But in terms of how we interpret these expressions in practice, I disagree with gt6989b's answer. gt wrote $6/2*3$, which I would certainly interpret as $(6/2)*3$. But the original statement was $6\div 2(1+2)$, which I would interpret as $6\div\{2(1+2)\}$.

My theory as to why I would interpret these in "different" ways is that the symbols and their associated spacings are different. In $6/2*3$, I literally see $6/2$ as being more tightly bound then $2*3$ (because of the spacing); if I were writing the expression I would definitely not use $6/2*3$ if I meant $6/(2*3)$. On the other hand, in $6\div 2(1+2)$, I see $2(1+2)$ as being more tightly bound than $6\div 2$; I would definitely not use $6\div 2(1+2)$ if I meant $(6\div 2)(1+2)$.
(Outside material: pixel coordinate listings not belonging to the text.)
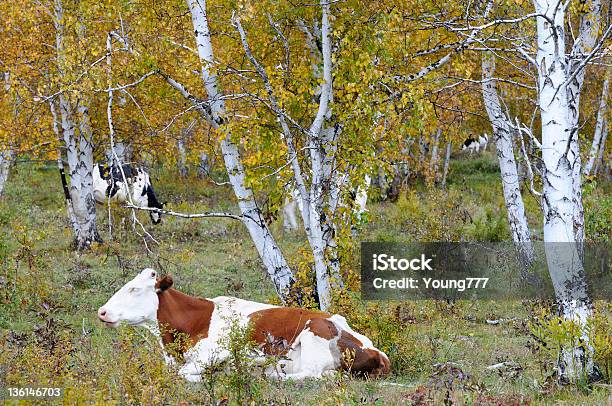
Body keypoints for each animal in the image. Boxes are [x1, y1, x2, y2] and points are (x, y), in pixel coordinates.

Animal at [98, 270, 390, 380]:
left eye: (134, 289)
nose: (102, 311)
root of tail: (377, 351)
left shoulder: (216, 352)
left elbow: (184, 374)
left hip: (313, 335)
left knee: (314, 374)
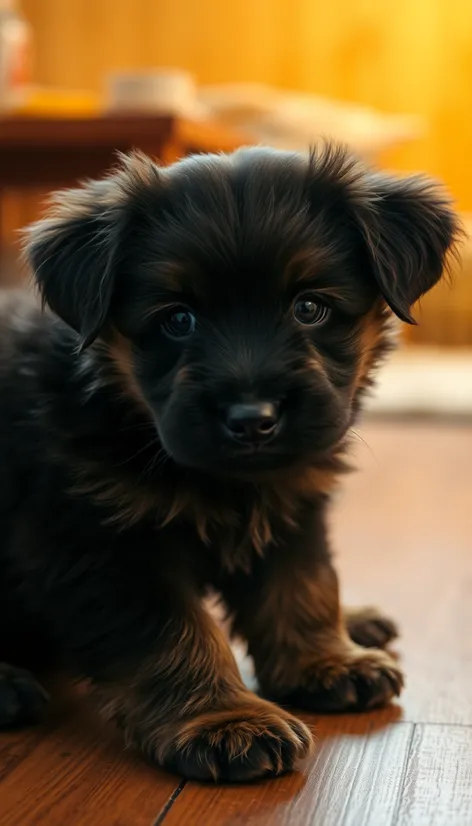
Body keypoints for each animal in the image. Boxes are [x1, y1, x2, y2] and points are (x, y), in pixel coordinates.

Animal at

Similarly, I automatically read $\log 2x$ as $\log(2x)$ and not $(\log 2)x$; I read $\sin \pi/2$ as $\sin(\pi/2)$ and not $(\sin \pi)/2$.

To be clear, I'm reporting my instinctive reactions to these expressions and then trying to theorize why I react that way; I'm not suggesting that we prescribe order of operations as a function of spacing.